_Document_

"""

Eventually if you get serious about this, getting a large 'self healing cutting mat' and a rolling fabric cutting tool helps with cutting out large pieces of fabric and cuts down on time.

Note that you don't NEED all that stuff listed above.  This is basically my whole sewing setup.  I'm sure I'm missing some stuff.  I've been piecing it together over time.  Basically every time I sell something, I replace the materials (and add a little more to stockpile) then order more things I need.  I am running out of things I 'need' at this point.  On my short list to get is a set of those flexible threading things so that I can guide paracord through my buttpack rain fly.  A bench mounted hot cutting knife for webbing.  A 2nd light for my sewing machine.  A set of fashion style pattern making guide  (they are like ruler squares, but with various curves and angles and such, for making patterns.  Oh yea, a big roll of white craft paper off of Amazon is great for making patterns.  I draw my patterns out on bit sheets I cut from the roll - I have 48" wide paper x 50'.  I then cut them out and fold and tape them together, to make sure they fold and edges match up and such.  Saved me ALOT of time and money doing this before ever cutting fabric.)   That's basically it on my 'want' list.  Just keeping on stockpiling fabric, webbing, binding tape, buckles and such.  Next purchase is another industrial machine like mine, but dedicated set up to use a binding attachment.  Then a 3rd machine so that I can hire someone to start expanding my shop into a full on sewing shop.  I need to build a storage shed to clear out stuff from my extra living rooms and one of the bedrooms before I can do that.  Then figure out living arrangements for some family members that are living with me.  But once I get to that point, I'll have room to set up 8 full sewing stations besides mine, a room with a big fabric cutting table and a smaller table, and another room for storing fabric and such.  

Anyways.  Let me know if you have any questions.

"""

_Required work_
A. Decide whether each statement agrees with the sewing post, answering yes or no and quoting the words of the post that settle it: (i) The writer owns craft paper that is 48 inches wide. (ii) The writer's next purchase will be a storage shed. (iii) The writer says all the listed items are required.
B. According to the sewing post, how many full sewing stations besides the writer's own will there be room for?
C. In the sewing post, swap "cutting mat" for "cutting board" in the stretch from "Eventually if you" through "down on time.", and write out that stretch.
The entries that follow the sewing post are separate material.

_Information given_
"""

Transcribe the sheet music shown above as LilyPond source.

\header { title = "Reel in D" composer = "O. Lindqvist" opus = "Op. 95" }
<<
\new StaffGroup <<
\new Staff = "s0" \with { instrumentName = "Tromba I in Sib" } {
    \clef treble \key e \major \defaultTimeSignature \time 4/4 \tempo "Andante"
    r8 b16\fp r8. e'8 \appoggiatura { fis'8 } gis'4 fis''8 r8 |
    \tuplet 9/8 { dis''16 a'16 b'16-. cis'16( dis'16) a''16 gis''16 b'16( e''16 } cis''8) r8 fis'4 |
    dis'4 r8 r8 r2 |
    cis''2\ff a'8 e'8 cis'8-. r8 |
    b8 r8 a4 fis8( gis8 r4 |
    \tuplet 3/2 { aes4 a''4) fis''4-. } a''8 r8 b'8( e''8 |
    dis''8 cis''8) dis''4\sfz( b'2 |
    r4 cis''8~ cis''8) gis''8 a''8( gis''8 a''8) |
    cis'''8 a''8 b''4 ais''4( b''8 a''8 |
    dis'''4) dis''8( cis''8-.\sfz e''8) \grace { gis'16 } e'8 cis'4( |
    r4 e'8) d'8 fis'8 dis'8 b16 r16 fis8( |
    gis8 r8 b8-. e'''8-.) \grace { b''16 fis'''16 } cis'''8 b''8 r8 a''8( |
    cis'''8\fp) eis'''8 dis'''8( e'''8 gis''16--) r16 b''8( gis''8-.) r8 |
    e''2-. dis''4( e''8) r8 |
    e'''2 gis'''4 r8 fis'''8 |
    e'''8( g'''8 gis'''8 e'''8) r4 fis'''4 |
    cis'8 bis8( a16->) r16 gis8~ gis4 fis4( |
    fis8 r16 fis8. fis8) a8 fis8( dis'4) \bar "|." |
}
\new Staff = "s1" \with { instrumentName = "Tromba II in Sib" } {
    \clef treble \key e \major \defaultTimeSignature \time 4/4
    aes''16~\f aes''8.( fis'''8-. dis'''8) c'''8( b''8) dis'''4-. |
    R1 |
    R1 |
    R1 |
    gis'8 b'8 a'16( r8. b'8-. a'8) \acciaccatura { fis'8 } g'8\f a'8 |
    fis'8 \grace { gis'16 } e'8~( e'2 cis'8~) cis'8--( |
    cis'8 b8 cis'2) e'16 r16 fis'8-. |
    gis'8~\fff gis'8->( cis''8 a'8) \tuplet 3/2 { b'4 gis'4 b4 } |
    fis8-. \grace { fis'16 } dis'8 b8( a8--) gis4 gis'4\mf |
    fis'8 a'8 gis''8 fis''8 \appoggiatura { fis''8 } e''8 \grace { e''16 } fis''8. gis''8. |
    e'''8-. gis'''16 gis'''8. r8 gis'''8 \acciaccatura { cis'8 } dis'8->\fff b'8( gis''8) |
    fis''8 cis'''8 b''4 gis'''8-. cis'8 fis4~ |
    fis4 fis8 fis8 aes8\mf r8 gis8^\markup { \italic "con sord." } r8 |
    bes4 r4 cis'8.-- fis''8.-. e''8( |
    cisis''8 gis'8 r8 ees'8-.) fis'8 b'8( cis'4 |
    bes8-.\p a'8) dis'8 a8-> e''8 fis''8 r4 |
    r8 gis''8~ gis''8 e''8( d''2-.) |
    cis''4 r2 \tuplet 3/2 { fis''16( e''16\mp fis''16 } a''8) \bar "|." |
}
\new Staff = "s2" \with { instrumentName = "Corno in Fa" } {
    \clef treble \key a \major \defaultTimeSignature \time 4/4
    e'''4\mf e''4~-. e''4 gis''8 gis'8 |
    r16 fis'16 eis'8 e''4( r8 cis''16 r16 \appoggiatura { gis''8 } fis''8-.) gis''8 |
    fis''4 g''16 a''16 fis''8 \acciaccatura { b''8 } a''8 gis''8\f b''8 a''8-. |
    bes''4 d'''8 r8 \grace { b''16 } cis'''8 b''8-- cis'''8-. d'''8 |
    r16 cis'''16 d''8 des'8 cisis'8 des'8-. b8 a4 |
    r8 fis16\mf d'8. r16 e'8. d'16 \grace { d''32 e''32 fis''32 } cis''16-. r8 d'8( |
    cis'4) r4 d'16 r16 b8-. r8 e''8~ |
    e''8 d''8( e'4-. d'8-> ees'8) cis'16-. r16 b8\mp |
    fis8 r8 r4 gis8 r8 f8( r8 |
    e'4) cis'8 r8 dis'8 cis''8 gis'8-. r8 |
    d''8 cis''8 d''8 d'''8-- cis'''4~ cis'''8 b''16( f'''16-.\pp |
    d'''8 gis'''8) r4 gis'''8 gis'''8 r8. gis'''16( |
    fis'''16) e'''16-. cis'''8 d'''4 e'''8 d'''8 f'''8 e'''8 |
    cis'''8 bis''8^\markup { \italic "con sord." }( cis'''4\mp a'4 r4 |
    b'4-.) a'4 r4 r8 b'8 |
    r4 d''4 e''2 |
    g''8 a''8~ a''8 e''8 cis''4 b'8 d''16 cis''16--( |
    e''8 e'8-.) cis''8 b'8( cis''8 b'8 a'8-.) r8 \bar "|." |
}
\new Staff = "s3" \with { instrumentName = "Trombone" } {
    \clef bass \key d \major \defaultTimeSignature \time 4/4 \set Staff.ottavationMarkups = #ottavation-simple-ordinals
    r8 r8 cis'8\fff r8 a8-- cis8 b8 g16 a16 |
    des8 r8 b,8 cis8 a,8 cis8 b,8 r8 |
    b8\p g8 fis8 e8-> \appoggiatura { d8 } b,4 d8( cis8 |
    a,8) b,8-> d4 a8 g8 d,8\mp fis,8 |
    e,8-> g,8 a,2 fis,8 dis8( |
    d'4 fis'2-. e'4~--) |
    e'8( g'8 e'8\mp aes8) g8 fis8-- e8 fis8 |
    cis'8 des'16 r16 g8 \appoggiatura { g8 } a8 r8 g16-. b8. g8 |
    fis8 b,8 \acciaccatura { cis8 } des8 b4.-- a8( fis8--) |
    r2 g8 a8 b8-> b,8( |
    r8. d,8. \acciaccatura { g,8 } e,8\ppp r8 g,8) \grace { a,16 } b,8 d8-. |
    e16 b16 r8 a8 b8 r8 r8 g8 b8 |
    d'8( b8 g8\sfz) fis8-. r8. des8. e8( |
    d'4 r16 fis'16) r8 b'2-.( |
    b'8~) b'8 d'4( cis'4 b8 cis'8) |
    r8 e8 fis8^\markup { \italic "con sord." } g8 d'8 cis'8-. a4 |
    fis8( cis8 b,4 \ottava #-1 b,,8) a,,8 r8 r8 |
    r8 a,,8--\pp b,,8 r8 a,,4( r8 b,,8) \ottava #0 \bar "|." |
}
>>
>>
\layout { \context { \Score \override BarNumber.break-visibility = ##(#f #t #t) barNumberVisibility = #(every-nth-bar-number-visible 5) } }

"""

_Answers in order_
A. (i) Yes: "I have 48" wide paper x 50'." (ii) No: "Next purchase is another industrial machine like mine, but dedicated set up to use a binding attachment." (iii) No: "Note that you don't NEED all that stuff listed above."

B. Eight.

C.
Eventually if you get serious about this, getting a large 'self healing cutting board' and a rolling fabric cutting tool helps with cutting out large pieces of fabric and cuts down on time.